== TASK INSTRUCTIONS ==
Reproduce each line of the records below character for character, in the same order.

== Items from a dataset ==
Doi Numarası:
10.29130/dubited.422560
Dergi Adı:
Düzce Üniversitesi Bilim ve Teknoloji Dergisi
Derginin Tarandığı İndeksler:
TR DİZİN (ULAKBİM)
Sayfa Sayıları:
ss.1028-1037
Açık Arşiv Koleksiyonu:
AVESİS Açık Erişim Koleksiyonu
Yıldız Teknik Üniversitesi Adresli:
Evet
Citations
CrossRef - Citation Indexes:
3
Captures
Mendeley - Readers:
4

== RESULT OF THE TASK ==
Doi Numarası:
10.29130/dubited.422560
Dergi Adı:
Düzce Üniversitesi Bilim ve Teknoloji Dergisi
Derginin Tarandığı İndeksler:
TR DİZİN (ULAKBİM)
Sayfa Sayıları:
ss.1028-1037
Açık Arşiv Koleksiyonu:
AVESİS Açık Erişim Koleksiyonu
Yıldız Teknik Üniversitesi Adresli:
Evet
Citations
CrossRef - Citation Indexes:
3
Captures
Mendeley - Readers:
4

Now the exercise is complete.